I don't remember the store where dad found them, but they were having a buy two, get one pair of shoes free. So dad bought three identical pair of the same size shoes. So sure he would wear them out and need them all. It makes me cry to think that he never even wore out the first pair.

I asked mom where they were and she didn't remember them. She'd left dad's closet as it was and hasn't completely gone through everything yet, even though she moved out of my childhood home last weekend. In my mind, I picture these boxes stacked perfectly in the corner of his closet. I don't know if they're there, but I know they're somewhere.

I'm worried about my mom breaking down about the assumption that dad would be around to wear out all these running shoes. The way I did when I found the half-used package of Miranda's diapers.

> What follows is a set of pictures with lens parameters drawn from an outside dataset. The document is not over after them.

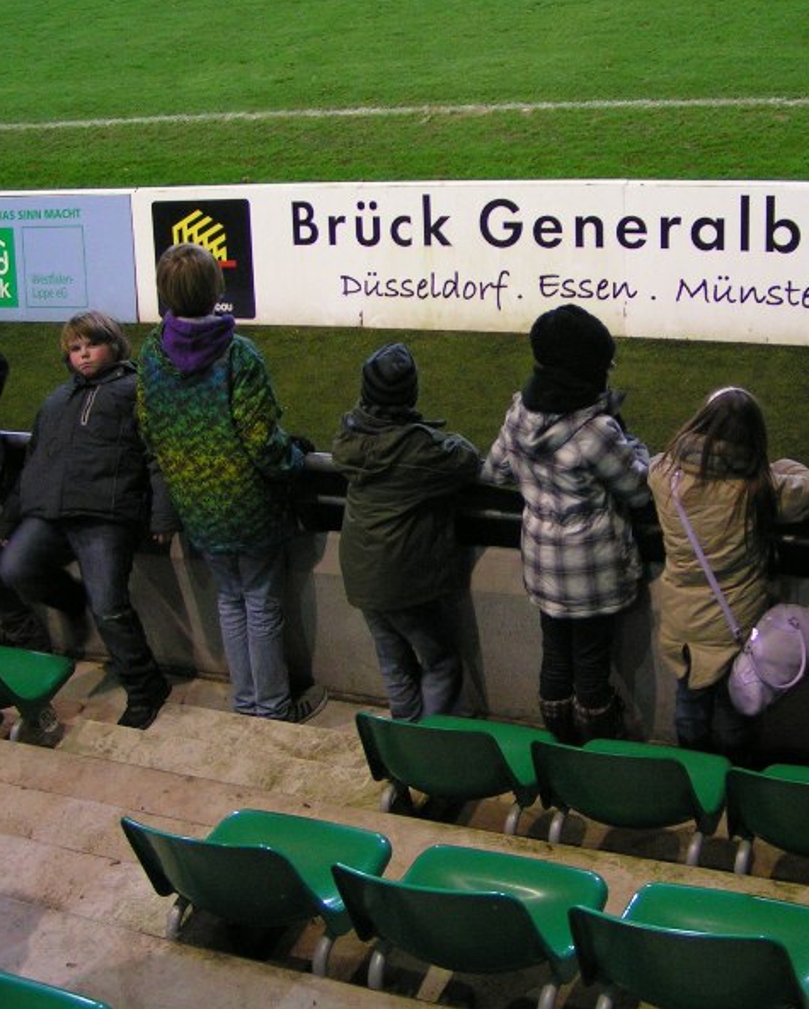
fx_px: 1495
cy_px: 500
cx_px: 513
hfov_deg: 30.1
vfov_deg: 37.3
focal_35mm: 50
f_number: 2.8
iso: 200
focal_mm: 5.8
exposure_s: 1/25
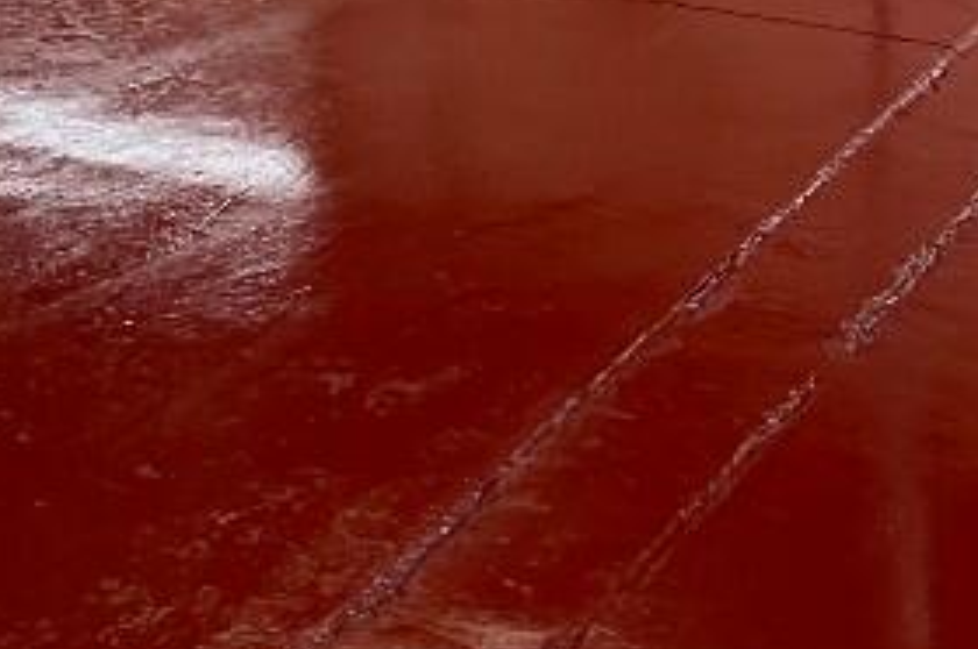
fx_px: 2686
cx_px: 761
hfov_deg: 20.4
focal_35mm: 99
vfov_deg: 12.2
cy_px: -639
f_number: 1.6
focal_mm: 4.2
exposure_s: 1/50
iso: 64
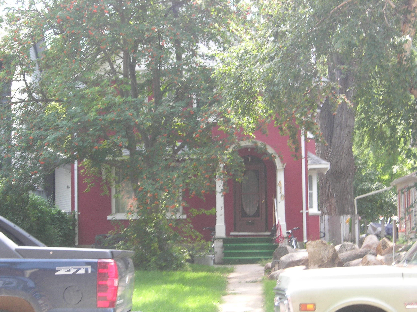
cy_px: 156
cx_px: 208
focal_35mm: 82
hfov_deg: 23.8
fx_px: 988
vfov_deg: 18.0
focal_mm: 17
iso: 64
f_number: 6.8
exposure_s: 1/27.7
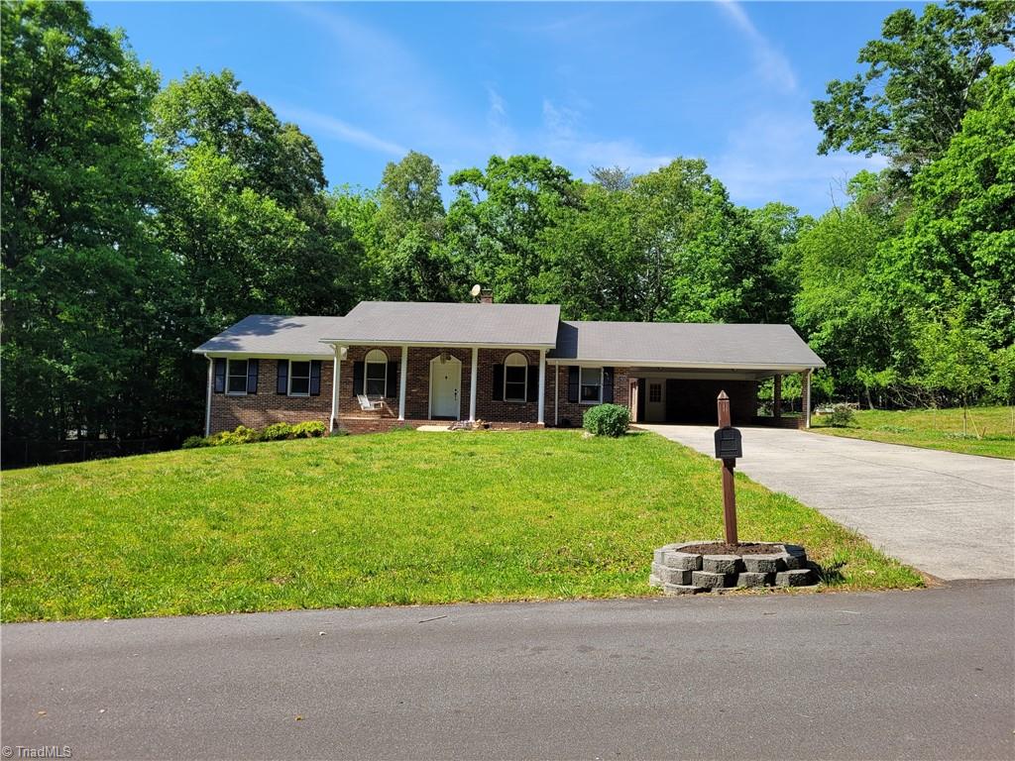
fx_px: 762
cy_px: 380
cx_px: 508
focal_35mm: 26
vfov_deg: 53.1
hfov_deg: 67.3
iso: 40
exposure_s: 1/1606
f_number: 1.8
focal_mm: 5.4
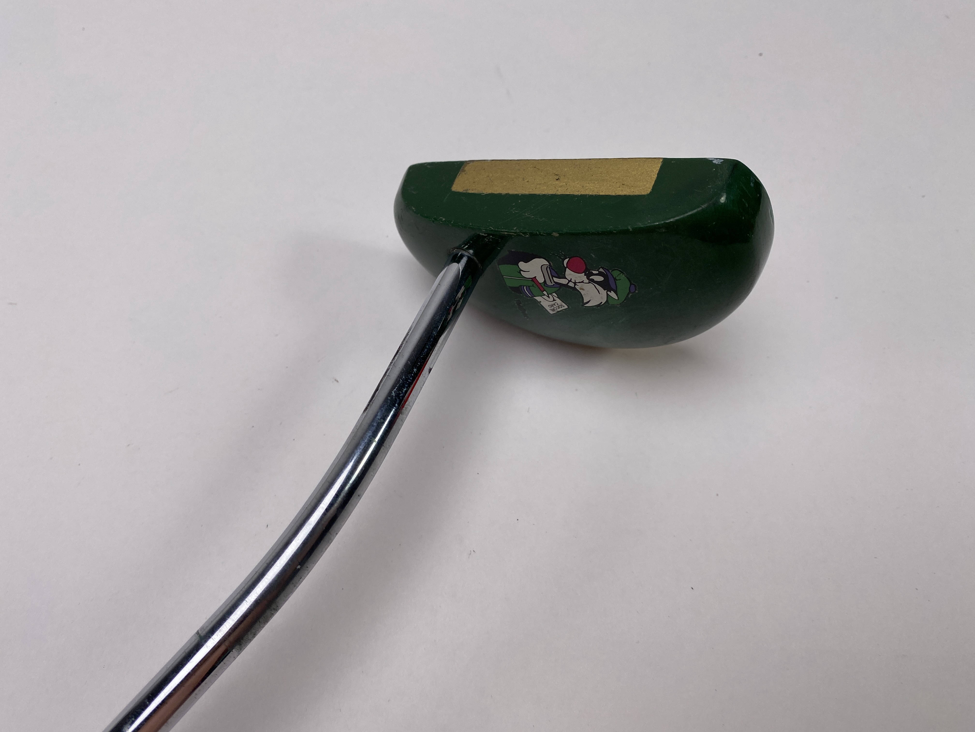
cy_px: 366
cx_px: 488
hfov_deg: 67.3
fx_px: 732
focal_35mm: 26
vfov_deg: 53.1
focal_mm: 4.25
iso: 32
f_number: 1.8
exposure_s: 1/534
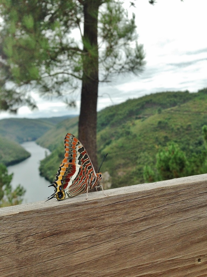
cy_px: 138
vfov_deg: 55.4
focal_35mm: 33
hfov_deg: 42.9
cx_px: 104
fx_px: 263
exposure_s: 1/847
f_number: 2.4
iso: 50
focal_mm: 4.12
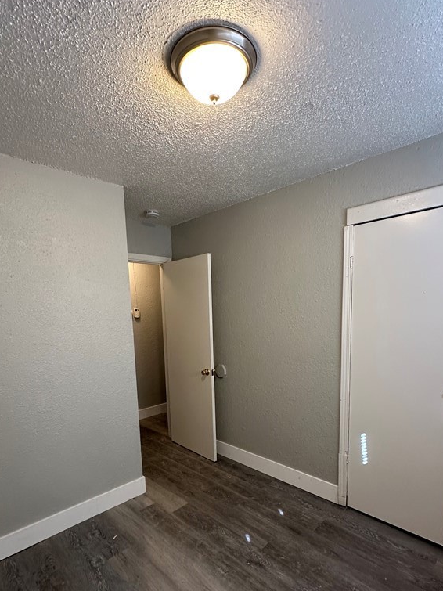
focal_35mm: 19
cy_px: 353
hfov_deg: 68.7
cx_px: 214
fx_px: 324
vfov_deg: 83.7
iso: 160
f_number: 2.2
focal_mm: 2.22
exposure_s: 1/60
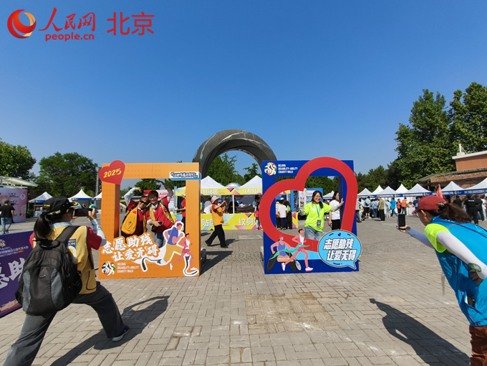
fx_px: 211
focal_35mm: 15
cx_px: 244
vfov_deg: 81.7
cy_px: 183
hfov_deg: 98.2
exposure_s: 1/1117
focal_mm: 2.32
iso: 50
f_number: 2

I've been worried a lot lately. Now that my mom is moved out and is in that great-big house all alone, all filled with boxes where she doesn't know where to begin unpacking them. But I know I need to do something for her, somehow get her more comfortable in that big old house. So, I'm heading back in two weekends and Susannah and I are going to try to bring some order to her house, break it in for her--if you will. The first Christmas is hard enough without a loved one, and I can only imagine how hard it will be alone in a big house.

Maybe while I'm there, I'll dig out those boxes of shoes. Find a good use for them. Maybe I'll hold on to a pair of them, stash them along with the jacket dad left in my coat closet when we went to California last summer.